# Thread: Optimizing area within a parabola

1. ## Optimizing area within a parabola

Find the largest rectangle that is inside the graph of the parabola $y = x^2$ below the line $y = a$ (a is an unspecified constant value), with the top side of the rectangle on the horizontal line $y = a$.
The explanation says we want $x$ to be in $[0, \sqrt{a}]$. What does $\sqrt{a}$ mean?

2. ## Re: Optimizing area within a parabola

Is it the point where $y=a$ intersects the parabola?
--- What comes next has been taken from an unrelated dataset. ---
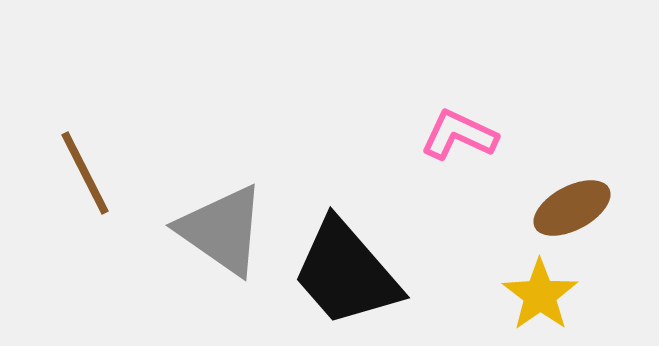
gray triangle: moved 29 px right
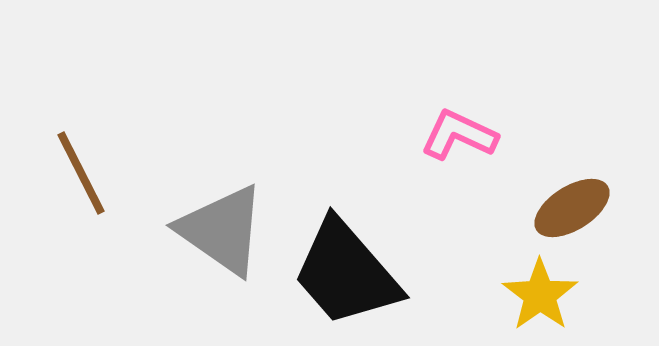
brown line: moved 4 px left
brown ellipse: rotated 4 degrees counterclockwise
We set $x^2 = a$ and then solve for $x$?

3. ## Re: Optimizing area within a parabola

Originally Posted by maxpancho
The explanation says we want $x$ to be in $[0, \sqrt{a}]$. What does $\sqrt{a}$ mean?
??? The square root of a, of course.

Is it the point where y=a intersects the parabola?
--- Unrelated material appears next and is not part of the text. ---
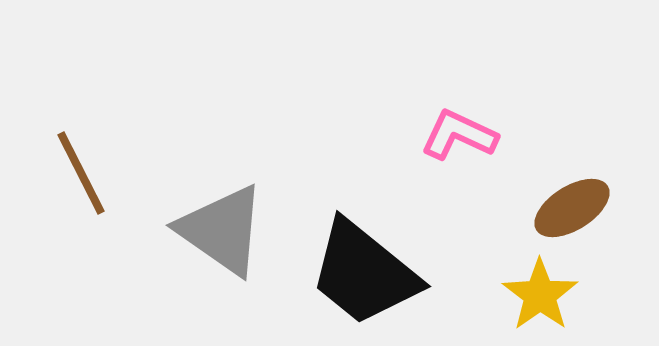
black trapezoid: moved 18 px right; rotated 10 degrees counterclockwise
We set x 2 =a and then solve for x ?
Yes, the line y= a intersects $y= x^2$ where $x= \sqrt{a}$. Since the given region is to lie inside (above) the graph of $y= x^2$ and below $y= a$, any point in the region must have $-\sqrt{a}\le x\le \sqrt{a}$.

They are probably assuming a few things not explicitly stated: The largest rectangle will have sides parallel to the x and y axes. The top edge will be on the line y= a. The largest rectangle will be symmetric about y= 0. With a little thought you should see that those things follow from "symmetry conditions". For example, if a rectangle has vertical sides from -a to b with b< a, the we can get a larger rectangle by extending the right side from b to a.

Given that, such a rectangle must have vertices at (-x, a), (x, a), on the line y= a, and, going straight down to the parabola, $(-x, x^2)$, $(x, x^2)$. The horizontal sides of that rectangle, from x to -x, have length 2x and the vertical sides. from a to $x^2$, have length [tex]a- x^2[tex] The area to be maximized is $(2x)(a- x^2)= 2ax- 2x^3$.